───── Given text

OPF Owner/Editor-in-Chief
Alain,

its a statement and not an essay. Please re write and give examples and evidence for your thoughts, if you dont then they are just opinion.

Hope this helps you fine tune it.

cheers
Any essay does not have to be factual.

"An essay is a short piece of writing which is often written from an author's personal point of view. Essays can consist of a number of elements, including: literary criticism, political manifestos, learned arguments, observations of daily life, recollections, and reflections of the author. The definition of an essay is vague, overlapping with those of an article and a short story. Almost all modern essays are written in prose, but works in verse have been dubbed essays (e.g. Alexander Pope's An Essay on Criticism and An Essay on Man)." Wikipedia

Here, in Alain's writing, there are some facts but mostly personal reflections on his own experience. The personal part is the most interesting. Universalizing this is the step that is fraught with danger as the inferences are far to large to take with just limited anecdotal support.

──────────
───── Dataset extract

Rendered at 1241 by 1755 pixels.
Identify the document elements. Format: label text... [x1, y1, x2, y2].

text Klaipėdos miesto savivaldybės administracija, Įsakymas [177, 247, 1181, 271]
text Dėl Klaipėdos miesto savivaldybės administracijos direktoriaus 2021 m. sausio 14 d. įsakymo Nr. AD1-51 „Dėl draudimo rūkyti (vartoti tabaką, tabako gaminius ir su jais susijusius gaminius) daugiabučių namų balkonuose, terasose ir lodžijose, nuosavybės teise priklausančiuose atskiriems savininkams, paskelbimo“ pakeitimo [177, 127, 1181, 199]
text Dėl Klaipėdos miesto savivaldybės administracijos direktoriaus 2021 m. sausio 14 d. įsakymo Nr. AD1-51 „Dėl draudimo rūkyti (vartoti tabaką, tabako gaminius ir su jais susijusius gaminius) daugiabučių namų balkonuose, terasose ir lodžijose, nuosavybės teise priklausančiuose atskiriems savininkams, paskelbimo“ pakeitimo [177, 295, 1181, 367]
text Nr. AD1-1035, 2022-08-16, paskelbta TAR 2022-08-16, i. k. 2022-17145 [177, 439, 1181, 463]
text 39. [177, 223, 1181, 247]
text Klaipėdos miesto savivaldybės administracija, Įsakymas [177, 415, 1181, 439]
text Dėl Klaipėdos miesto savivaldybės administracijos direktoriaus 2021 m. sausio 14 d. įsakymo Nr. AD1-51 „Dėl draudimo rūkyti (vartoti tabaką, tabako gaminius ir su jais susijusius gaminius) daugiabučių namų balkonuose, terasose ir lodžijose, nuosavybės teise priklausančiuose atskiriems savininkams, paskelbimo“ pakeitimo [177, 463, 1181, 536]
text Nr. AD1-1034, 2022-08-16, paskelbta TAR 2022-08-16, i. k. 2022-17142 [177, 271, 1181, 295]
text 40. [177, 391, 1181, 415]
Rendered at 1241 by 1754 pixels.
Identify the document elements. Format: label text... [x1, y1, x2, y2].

──────────

* To do *
**1.** In the forum discussion of Alain's essay, which two works by Alexander Pope are named as essays written in verse?
**2.** Pick up the forum discussion of Alain's essay after its final sentence and continue it.

* Responses by task *
**1.** An Essay on Criticism and An Essay on Man.

**2.**
Asher
 

Asher Kelman

OPF Owner/Editor-in-Chief
The basis of this thread is an essay that's not published here, but is obviously arousing strong views and even insults, deserved or not. There are no photographs to debate. We can do no good by looking at the subject through argument about one essay as if it's the truth, a truth or the opposite. The essay is what it is! OPF didn't commission nor review it. For sure we're not asked to rewrite it. Enough is enough. This thread is closed!

The subject of criticism in art, however, definitely is worthy of discussion here!